Religous

Botolan Church

An old catholic church built in 1700 out of coral blocks.

Saint Augustine Cathedral

Catholic church built in 1700 out of coral limestone.

Ina Poon-Bato Shrine

Augustinian friars, the first missionaries to arrive in Botolan in the latter part of the 17th century, said they were stunned to find the Aetas venerating a wooden statue of the Virgin Mary even before Christianity made inroads in the Philippines. The oral legend that has passed on to present-day Aetas is that their chieftain Djadig discovered the image while resting near a riverbank after a futile foodgathering expedition during a long drought.

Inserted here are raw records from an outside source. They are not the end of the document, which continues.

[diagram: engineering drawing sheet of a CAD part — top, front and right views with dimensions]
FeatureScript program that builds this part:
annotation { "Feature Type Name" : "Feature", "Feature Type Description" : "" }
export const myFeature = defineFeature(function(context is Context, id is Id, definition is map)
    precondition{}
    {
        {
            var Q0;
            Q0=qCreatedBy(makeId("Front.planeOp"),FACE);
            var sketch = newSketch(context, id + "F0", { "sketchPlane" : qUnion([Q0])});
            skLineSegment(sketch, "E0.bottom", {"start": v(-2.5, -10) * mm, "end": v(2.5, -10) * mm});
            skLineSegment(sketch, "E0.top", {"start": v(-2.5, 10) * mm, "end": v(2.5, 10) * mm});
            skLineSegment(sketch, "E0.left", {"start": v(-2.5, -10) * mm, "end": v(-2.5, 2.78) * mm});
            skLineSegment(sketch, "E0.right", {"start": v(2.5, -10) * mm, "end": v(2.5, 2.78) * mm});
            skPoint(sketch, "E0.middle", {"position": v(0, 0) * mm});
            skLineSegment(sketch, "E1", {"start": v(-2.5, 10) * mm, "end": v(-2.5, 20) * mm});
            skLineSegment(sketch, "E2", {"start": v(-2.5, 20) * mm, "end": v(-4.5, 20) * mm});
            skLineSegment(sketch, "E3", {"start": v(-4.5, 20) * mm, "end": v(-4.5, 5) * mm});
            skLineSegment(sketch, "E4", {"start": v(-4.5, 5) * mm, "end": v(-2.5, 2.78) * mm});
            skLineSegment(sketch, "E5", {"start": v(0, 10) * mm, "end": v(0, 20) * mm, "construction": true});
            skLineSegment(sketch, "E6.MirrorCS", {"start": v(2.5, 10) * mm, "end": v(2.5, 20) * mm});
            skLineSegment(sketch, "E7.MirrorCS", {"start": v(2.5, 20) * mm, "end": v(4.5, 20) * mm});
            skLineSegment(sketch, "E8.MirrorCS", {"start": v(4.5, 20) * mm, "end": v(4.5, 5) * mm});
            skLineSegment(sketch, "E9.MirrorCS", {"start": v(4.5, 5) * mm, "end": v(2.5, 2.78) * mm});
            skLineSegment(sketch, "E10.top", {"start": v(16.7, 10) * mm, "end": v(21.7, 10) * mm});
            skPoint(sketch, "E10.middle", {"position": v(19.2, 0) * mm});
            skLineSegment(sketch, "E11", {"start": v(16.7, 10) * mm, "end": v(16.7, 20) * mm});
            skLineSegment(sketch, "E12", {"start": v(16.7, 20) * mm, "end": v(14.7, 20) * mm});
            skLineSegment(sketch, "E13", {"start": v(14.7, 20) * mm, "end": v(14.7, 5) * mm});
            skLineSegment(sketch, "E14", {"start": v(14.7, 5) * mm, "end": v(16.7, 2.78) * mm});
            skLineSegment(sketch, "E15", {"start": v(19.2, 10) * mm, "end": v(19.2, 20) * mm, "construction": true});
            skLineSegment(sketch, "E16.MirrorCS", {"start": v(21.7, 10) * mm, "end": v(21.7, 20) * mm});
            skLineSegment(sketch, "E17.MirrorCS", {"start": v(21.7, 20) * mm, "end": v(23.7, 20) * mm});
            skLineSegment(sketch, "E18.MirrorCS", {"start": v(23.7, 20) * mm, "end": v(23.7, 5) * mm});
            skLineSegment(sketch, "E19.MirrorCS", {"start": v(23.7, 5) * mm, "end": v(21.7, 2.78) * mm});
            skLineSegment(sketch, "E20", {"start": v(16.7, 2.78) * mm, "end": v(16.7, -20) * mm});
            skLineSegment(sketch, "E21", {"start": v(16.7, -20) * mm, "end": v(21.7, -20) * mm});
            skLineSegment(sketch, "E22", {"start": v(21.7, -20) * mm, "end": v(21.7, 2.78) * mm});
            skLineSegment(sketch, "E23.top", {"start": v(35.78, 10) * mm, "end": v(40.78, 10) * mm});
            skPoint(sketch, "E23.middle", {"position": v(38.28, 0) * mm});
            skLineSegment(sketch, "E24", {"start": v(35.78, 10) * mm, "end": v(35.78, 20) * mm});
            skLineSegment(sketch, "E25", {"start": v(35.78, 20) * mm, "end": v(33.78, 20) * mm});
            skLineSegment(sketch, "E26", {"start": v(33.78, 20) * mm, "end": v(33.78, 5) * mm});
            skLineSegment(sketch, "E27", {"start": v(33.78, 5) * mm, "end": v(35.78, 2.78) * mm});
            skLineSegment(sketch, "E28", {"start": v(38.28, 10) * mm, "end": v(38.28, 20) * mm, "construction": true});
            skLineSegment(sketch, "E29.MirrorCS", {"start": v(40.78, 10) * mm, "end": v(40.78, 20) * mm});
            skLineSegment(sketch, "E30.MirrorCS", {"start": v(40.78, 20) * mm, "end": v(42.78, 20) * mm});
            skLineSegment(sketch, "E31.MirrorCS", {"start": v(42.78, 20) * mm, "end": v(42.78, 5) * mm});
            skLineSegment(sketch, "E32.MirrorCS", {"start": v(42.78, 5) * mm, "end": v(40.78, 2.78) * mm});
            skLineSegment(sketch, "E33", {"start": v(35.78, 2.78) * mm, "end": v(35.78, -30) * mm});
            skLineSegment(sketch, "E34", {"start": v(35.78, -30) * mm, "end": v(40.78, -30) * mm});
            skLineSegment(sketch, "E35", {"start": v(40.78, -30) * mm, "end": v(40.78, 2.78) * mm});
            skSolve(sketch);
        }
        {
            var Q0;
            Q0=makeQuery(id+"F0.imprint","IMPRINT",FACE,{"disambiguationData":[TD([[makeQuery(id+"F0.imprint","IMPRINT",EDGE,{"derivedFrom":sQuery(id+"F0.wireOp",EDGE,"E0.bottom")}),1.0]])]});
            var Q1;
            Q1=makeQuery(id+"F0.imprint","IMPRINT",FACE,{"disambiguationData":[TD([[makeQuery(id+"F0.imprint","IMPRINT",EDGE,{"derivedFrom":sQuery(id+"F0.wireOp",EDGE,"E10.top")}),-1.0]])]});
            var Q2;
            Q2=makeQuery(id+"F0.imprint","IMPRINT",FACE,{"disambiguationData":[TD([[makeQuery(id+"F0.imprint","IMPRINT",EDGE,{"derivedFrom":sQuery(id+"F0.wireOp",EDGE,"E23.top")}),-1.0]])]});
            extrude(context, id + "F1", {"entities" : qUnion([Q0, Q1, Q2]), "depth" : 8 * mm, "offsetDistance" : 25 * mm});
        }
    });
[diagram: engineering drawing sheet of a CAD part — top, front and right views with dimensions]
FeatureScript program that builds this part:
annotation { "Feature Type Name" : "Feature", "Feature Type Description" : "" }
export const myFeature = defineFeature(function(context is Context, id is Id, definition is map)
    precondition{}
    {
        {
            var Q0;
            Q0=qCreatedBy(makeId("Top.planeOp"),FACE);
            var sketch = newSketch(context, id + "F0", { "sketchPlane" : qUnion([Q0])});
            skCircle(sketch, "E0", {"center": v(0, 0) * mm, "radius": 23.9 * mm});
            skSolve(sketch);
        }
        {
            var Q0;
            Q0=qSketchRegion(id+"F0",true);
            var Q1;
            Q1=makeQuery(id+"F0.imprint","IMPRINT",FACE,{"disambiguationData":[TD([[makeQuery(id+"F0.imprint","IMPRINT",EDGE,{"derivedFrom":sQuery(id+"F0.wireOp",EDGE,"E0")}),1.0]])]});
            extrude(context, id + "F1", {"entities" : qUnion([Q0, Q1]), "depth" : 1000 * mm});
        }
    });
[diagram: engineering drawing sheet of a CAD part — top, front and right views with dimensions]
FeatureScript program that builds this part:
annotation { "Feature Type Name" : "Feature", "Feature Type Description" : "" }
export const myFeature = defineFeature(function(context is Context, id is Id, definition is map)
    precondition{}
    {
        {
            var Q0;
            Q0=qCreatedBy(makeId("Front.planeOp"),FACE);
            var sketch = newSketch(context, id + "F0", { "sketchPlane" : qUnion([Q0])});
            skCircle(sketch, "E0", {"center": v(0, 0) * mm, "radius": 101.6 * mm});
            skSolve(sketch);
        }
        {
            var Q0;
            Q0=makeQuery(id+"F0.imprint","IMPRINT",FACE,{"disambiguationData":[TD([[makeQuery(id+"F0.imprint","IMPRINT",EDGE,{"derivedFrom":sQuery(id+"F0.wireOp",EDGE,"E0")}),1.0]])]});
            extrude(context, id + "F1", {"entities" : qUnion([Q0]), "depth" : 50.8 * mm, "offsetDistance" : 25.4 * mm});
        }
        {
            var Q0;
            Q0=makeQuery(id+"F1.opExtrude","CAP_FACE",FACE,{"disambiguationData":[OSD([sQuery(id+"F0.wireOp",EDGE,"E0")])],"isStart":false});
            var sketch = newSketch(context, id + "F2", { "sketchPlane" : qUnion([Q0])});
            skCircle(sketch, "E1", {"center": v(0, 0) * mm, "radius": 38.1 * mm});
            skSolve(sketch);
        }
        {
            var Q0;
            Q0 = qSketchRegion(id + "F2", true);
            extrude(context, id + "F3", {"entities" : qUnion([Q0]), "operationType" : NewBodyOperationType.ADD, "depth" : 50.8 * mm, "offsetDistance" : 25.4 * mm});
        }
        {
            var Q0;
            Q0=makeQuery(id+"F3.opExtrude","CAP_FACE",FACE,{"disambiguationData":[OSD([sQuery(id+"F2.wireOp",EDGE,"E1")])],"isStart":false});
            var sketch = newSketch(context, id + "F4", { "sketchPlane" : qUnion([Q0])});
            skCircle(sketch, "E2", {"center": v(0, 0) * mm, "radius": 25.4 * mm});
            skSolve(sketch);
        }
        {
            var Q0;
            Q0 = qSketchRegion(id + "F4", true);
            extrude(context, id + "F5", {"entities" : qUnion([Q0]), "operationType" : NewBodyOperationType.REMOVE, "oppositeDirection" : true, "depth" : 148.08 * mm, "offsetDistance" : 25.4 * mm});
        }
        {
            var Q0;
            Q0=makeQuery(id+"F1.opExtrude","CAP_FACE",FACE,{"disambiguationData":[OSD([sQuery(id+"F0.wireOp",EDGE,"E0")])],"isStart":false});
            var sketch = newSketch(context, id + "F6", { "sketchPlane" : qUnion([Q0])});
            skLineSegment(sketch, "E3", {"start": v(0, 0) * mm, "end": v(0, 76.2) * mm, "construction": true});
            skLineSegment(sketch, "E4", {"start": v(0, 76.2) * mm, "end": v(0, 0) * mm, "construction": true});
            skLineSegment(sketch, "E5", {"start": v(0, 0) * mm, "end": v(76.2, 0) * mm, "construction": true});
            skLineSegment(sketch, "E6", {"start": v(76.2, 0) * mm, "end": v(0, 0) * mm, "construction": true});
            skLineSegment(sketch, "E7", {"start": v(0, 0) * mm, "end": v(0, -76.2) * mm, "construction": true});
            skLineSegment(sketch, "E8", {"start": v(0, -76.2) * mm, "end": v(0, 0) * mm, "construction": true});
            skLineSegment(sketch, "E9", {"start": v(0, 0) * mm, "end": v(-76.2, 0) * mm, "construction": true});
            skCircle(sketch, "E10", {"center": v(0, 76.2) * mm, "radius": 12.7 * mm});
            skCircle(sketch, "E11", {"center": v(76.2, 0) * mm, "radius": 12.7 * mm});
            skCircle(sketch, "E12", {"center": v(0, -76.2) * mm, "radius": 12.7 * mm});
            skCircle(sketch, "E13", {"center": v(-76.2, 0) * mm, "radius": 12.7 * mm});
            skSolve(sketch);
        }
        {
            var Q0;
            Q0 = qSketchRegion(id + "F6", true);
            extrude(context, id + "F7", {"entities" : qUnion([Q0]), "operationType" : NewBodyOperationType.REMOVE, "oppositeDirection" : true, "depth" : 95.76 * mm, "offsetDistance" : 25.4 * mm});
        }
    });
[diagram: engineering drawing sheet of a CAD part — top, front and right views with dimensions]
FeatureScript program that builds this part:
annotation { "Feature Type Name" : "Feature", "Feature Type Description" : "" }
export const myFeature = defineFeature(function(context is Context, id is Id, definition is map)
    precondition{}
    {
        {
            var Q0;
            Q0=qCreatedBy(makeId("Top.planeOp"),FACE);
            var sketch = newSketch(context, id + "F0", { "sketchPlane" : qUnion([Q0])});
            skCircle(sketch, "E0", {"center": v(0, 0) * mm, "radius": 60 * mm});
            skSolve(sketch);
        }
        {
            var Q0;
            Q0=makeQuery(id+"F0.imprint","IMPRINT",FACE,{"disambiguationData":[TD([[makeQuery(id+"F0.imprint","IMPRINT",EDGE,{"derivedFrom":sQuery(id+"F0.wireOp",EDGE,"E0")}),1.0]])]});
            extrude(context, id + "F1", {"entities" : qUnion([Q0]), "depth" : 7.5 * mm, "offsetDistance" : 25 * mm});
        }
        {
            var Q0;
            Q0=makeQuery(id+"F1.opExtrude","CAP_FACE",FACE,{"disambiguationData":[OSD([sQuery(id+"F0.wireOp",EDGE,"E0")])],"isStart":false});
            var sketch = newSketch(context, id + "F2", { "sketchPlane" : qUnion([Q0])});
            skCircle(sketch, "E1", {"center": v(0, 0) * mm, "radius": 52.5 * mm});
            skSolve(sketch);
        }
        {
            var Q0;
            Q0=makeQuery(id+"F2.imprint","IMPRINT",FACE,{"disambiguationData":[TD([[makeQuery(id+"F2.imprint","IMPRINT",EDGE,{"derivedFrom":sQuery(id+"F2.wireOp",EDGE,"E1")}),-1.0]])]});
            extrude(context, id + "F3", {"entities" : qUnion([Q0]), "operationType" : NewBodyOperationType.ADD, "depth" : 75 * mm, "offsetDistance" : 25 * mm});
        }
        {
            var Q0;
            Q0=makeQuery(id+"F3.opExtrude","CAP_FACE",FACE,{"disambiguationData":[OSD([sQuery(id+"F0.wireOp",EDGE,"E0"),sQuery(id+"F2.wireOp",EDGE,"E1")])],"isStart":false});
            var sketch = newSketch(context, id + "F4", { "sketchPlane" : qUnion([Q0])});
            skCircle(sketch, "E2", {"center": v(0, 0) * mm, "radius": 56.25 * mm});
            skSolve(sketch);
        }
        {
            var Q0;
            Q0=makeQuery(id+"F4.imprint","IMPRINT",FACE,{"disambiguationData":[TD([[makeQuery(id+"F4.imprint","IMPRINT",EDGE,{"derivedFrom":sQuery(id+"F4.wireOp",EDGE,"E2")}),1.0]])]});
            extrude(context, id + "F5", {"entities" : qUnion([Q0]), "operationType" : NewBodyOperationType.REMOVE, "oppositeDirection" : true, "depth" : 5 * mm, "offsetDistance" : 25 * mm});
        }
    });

The chieftain was awakened by a female voice that said, “Stand up, Djadig. Come to me. Take me home with you.” At home, Djadig’s wife was angry that he had failed to find any food. She threw the statue into the fire. But it was not damaged, and Djadig enshrined it on the rock where he had found it. In 1712, Dominican missionaries installed the image, then called the Nuestra Senora de la Paz y Buen Viaje (Our Lady of Peace and Good Voyage), in the town’s church, which the Aetas never failed to visit. Accounts said Aglipayans stormed the church in May 1897, and took the image with them after killing parish priest Juliano Jimenez del Rosario. Since then, the image has graced the Aglipayan chapel at the foothills of Mt. Pinatubo. In the 1980s, Zambales Bishop Henry Byrne and his successor Bishop Paciano Aniceto approved the mission to make the image the rallying symbol for the Holy Rosary Crusade for World Peace, a project of the Balikatan sa Kaunlaran Foundation. On the seventh anniversary of Pope John Paul’s papacy in 1985,the image stood beside the Pope’s altar.